- Provided data:
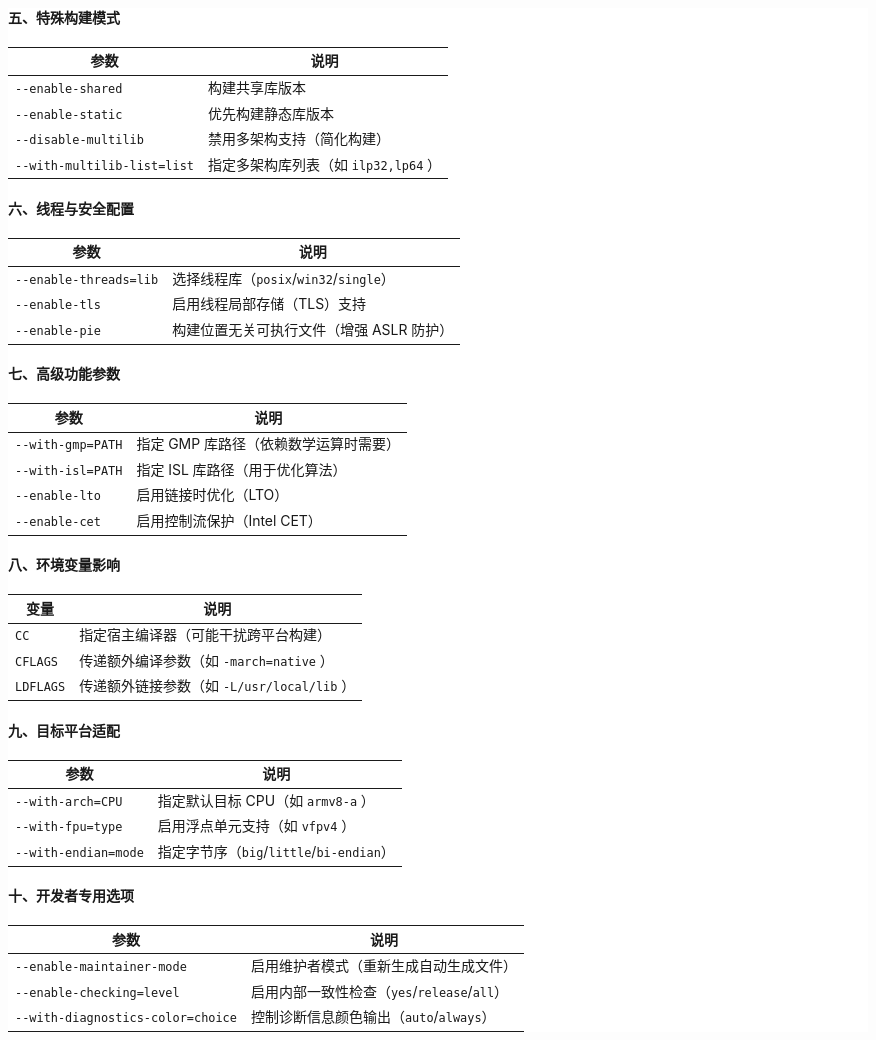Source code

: #### 五、特殊构建模式
| 参数                  | 说明                                       |
|-----------------------|--------------------------------------------|
| `--enable-shared`     | 构建共享库版本                              |
| `--enable-static`     | 优先构建静态库版本                          |
| `--disable-multilib`  | 禁用多架构支持（简化构建）                  |
| `--with-multilib-list=list` | 指定多架构库列表（如 `ilp32,lp64` ）        |

#### 六、线程与安全配置
| 参数                  | 说明                                       |
|-----------------------|--------------------------------------------|
| `--enable-threads=lib` | 选择线程库（`posix`/`win32`/`single`）      |
| `--enable-tls`        | 启用线程局部存储（TLS）支持                 |
| `--enable-pie`        | 构建位置无关可执行文件（增强 ASLR 防护）    |

#### 七、高级功能参数
| 参数                  | 说明                                       |
|-----------------------|--------------------------------------------|
| `--with-gmp=PATH`     | 指定 GMP 库路径（依赖数学运算时需要）       |
| `--with-isl=PATH`     | 指定 ISL 库路径（用于优化算法）             |
| `--enable-lto`        | 启用链接时优化（LTO）                       |
| `--enable-cet`        | 启用控制流保护（Intel CET）                 |

#### 八、环境变量影响
| 变量                  | 说明                                       |
|-----------------------|--------------------------------------------|
| `CC`                  | 指定宿主编译器（可能干扰跨平台构建）        |
| `CFLAGS`              | 传递额外编译参数（如 `-march=native` ）     |
| `LDFLAGS`             | 传递额外链接参数（如 `-L/usr/local/lib` ）  |

#### 九、目标平台适配
| 参数                  | 说明                                       |
|-----------------------|--------------------------------------------|
| `--with-arch=CPU`     | 指定默认目标 CPU（如 `armv8-a` ）           |
| `--with-fpu=type`     | 启用浮点单元支持（如 `vfpv4` ）             |
| `--with-endian=mode`  | 指定字节序（`big`/`little`/`bi-endian`）    |

#### 十、开发者专用选项
| 参数                  | 说明                                       |
|-----------------------|--------------------------------------------|
| `--enable-maintainer-mode` | 启用维护者模式（重新生成自动生成文件）      |
| `--enable-checking=level` | 启用内部一致性检查（`yes`/`release`/`all`） |
| `--with-diagnostics-color=choice` | 控制诊断信息颜色输出（`auto`/`always`）     |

- What the task requires: Rewrite the lines with "说明" changed to "描述" wherever it occurs, keeping everything else the same. Omit the pictures from your answer.

- Solution to this task:
Source code

: #### 五、特殊构建模式
| 参数                  | 描述                                       |
|-----------------------|--------------------------------------------|
| `--enable-shared`     | 构建共享库版本                              |
| `--enable-static`     | 优先构建静态库版本                          |
| `--disable-multilib`  | 禁用多架构支持（简化构建）                  |
| `--with-multilib-list=list` | 指定多架构库列表（如 `ilp32,lp64` ）        |

#### 六、线程与安全配置
| 参数                  | 描述                                       |
|-----------------------|--------------------------------------------|
| `--enable-threads=lib` | 选择线程库（`posix`/`win32`/`single`）      |
| `--enable-tls`        | 启用线程局部存储（TLS）支持                 |
| `--enable-pie`        | 构建位置无关可执行文件（增强 ASLR 防护）    |

#### 七、高级功能参数
| 参数                  | 描述                                       |
|-----------------------|--------------------------------------------|
| `--with-gmp=PATH`     | 指定 GMP 库路径（依赖数学运算时需要）       |
| `--with-isl=PATH`     | 指定 ISL 库路径（用于优化算法）             |
| `--enable-lto`        | 启用链接时优化（LTO）                       |
| `--enable-cet`        | 启用控制流保护（Intel CET）                 |

#### 八、环境变量影响
| 变量                  | 描述                                       |
|-----------------------|--------------------------------------------|
| `CC`                  | 指定宿主编译器（可能干扰跨平台构建）        |
| `CFLAGS`              | 传递额外编译参数（如 `-march=native` ）     |
| `LDFLAGS`             | 传递额外链接参数（如 `-L/usr/local/lib` ）  |

#### 九、目标平台适配
| 参数                  | 描述                                       |
|-----------------------|--------------------------------------------|
| `--with-arch=CPU`     | 指定默认目标 CPU（如 `armv8-a` ）           |
| `--with-fpu=type`     | 启用浮点单元支持（如 `vfpv4` ）             |
| `--with-endian=mode`  | 指定字节序（`big`/`little`/`bi-endian`）    |

#### 十、开发者专用选项
| 参数                  | 描述                                       |
|-----------------------|--------------------------------------------|
| `--enable-maintainer-mode` | 启用维护者模式（重新生成自动生成文件）      |
| `--enable-checking=level` | 启用内部一致性检查（`yes`/`release`/`all`） |
| `--with-diagnostics-color=choice` | 控制诊断信息颜色输出（`auto`/`always`）     |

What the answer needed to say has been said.